I am trying to convert the below chi-square function in c code to SSE2 intrinsics
I am getting the correct output for both the functions. and I have measured the time it takes for both functions to run using some random 4KB data that I have generated.and on average, I am seeing about 70-90 ms performance improvement
I am just wondering whether are there any further optimisations that I am missing that may further improve the performance.
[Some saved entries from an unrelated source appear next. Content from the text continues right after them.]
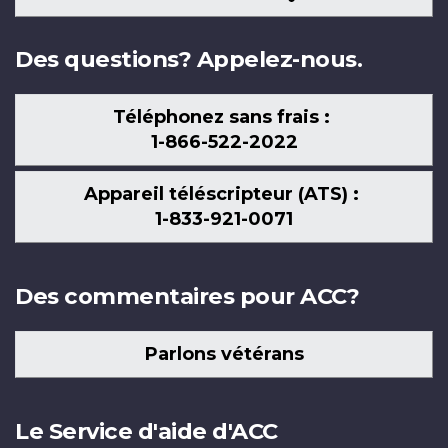
nous
Des questions? Appelez-nous.
Téléphonez sans frais :
1-866-522-2022
Appareil téléscripteur (ATS) :
1-833-921-0071
Des commentaires pour ACC?
Parlons vétérans
Le Service d'aide d'ACC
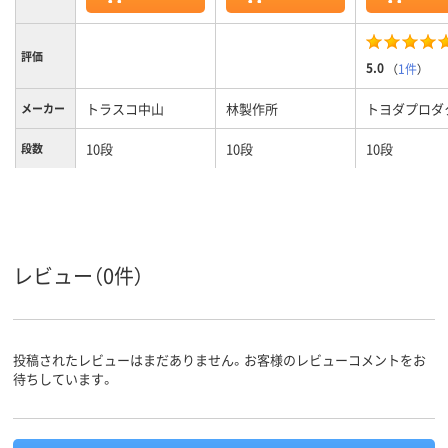
評価
5.0
（
1件
）
トラスコ中山
林製作所
トヨダプロダ
メーカー
10段
10段
10段
段数
カラーグ
ブラック系
グレー系
シルバー系
ループ
9.6kg
4.7kg
7kg
質量
レビュー（0件）
投稿されたレビューはまだありません。お客様のレビューコメントをお
待ちしています。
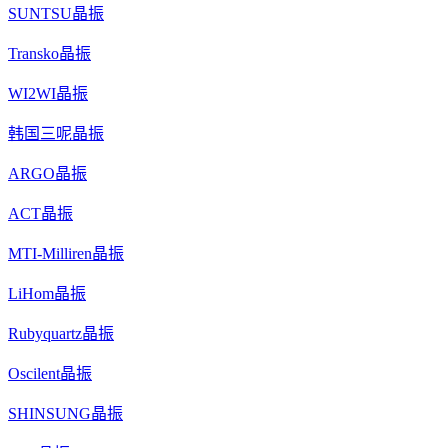
SUNTSU晶振
Transko晶振
WI2WI晶振
韩国三呢晶振
ARGO晶振
ACT晶振
MTI-Milliren晶振
LiHom晶振
Rubyquartz晶振
Oscilent晶振
SHINSUNG晶振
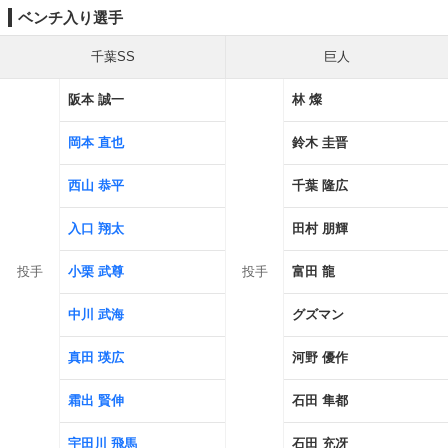
ベンチ入り選手
千葉SS
巨人
阪本 誠一
林 燦
岡本 直也
鈴木 圭晋
西山 恭平
千葉 隆広
入口 翔太
田村 朋輝
投手
小栗 武尊
投手
富田 龍
中川 武海
グズマン
真田 瑛広
河野 優作
霜出 賢伸
石田 隼都
宇田川 飛馬
石田 充冴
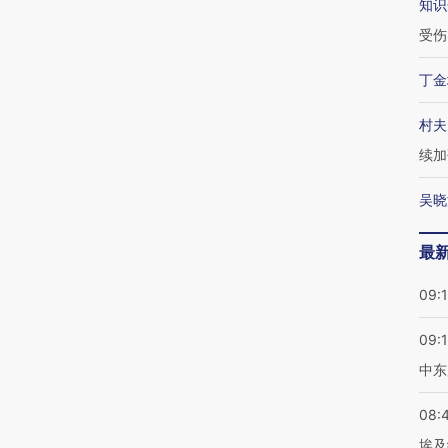
知识
受伤
丁金
村夫
续加
吴晓
最
09:
09:
中东
08:
埃及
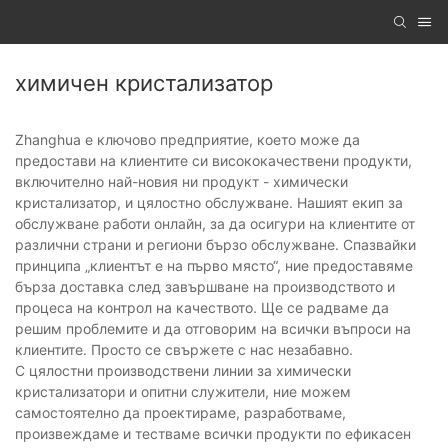
химичен кристализатор
Zhanghua е ключово предприятие, което може да
предостави на клиентите си висококачествени продукти,
включително най-новия ни продукт - химически
кристализатор, и цялостно обслужване. Нашият екип за
обслужване работи онлайн, за да осигури на клиентите от
различни страни и региони бързо обслужване. Спазвайки
принципа „клиентът е на първо място“, ние предоставяме
бърза доставка след завършване на производството и
процеса на контрол на качеството. Ще се радваме да
решим проблемите и да отговорим на всички въпроси на
клиентите. Просто се свържете с нас незабавно.
С цялостни производствени линии за химически
кристализатори и опитни служители, ние можем
самостоятелно да проектираме, разработваме,
произвеждаме и тестваме всички продукти по ефикасен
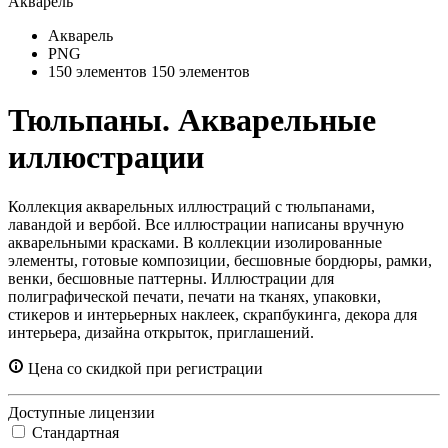
Акварель
PNG
150 элементов
150 элементов
Тюльпаны. Акварельные
иллюстрации
Коллекция акварельных иллюстраций с тюльпанами,
лавандой и вербой. Все иллюстрации написаны вручную
акварельными красками. В коллекции изолированные
элементы, готовые композиции, бесшовные бордюры, рамки,
венки, бесшовные паттерны. Иллюстрации для
полиграфической печати, печати на тканях, упаковки,
стикеров и интерьерных наклеек, скрапбукинга, декора для
интерьера, дизайна открыток, приглашений.
Цена со скидкой при регистрации
Доступные лицензии
Стандартная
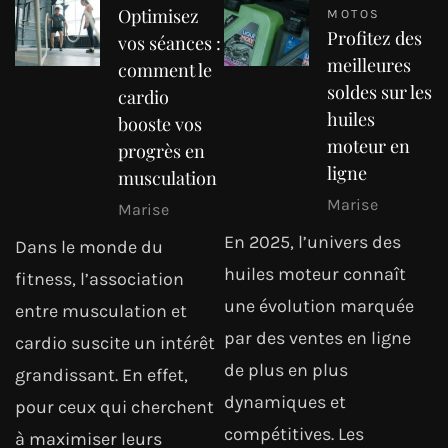
Optimisez
MOTOS
Profitez des
vos séances :
meilleures
comment le
soldes sur les
cardio
huiles
booste vos
moteur en
progrès en
ligne
musculation
Marise
Marise
En 2025, l’univers des
Dans le monde du
huiles moteur connaît
fitness, l’association
une évolution marquée
entre musculation et
par des ventes en ligne
cardio suscite un intérêt
de plus en plus
grandissant. En effet,
dynamiques et
pour ceux qui cherchent
compétitives. Les
à maximiser leurs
Any clues on this will be helpful
Normal C-Code:
int observed[256] = {0};
double chiSquare = 0.0;
double expected = (double)size / 256; // Constant expected value
// Calculate frequency of each byte value
for (int i = 0; i < size; i++) {
observed[data[i]]++;
}
// Calculate the chi-square statistic
for (int i = 0; i < 256; i++) {
double diff = observed[i] - expected;
chiSquare += (diff * diff) / expected;
}
return chiSquare;
SSE2 Intrinsics:
int observed[256] = {0};
const double expected = (double)size / 256; // Make 'expected' a constant
double chiSquare = 0.0;
// Process data in 16-byte (128-bit) chunks
for (int i = 0; i < size; i += 16) {
__m128i dataChunk = _mm_loadu_si128((__m128i*)(data + i));
// Unpack 8-bit values into 16-bit values for counting
__m128i dataUnpacked = _mm_unpacklo_epi8(dataChunk, _mm_setzero_si128());
// Extract and process 8 values in parallel
for (int j = 0; j <= 1; j++) {
uint16_t values[8];
_mm_storeu_si128((__m128i*)values, dataUnpacked);
for (int k = 0; k < 8; k++) {
observed[values[k]]++;
}
dataUnpacked = _mm_unpackhi_epi8(dataChunk, _mm_setzero_si128());
}
}
// Calculate the chi-square statistic using SSE2 intrinsics
__m128d sum = _mm_setzero_pd();
for (int i = 0; i < 256; i += 2) {
__m128d observedVec = _mm_set_pd(observed[i + 1], observed[i]);
__m128d diff = _mm_sub_pd(observedVec, _mm_set1_pd(expected));
__m128d squaredDiff = _mm_mul_pd(diff, diff);
__m128d result = _mm_div_pd(squaredDiff, _mm_set1_pd(expected));
sum = _mm_add_pd(sum, result);
}
// Sum up the results in the sum
double sumArray[2];
_mm_storeu_pd(sumArray, sum);
for (int i = 0; i < 2; i++) {
chiSquare += sumArray[i];
}
return chiSquare;
}**
Your SSE2 version of the function benchmarks slower (~25%) on my Westmere i5 laptop than your scalar function. I made a slight improvement (~20% with 4KB data) to the performance of your scalar function on my machine. Also, the SSE2 function doesn't work for all 'size' values, which I'm sure you already know. Anyway, my function is below.
I think SSE2 doesn't offer much hope for optimisation of the histogram stage as chtz pointed out. You might have more luck with AVX2 but I haven't investigated.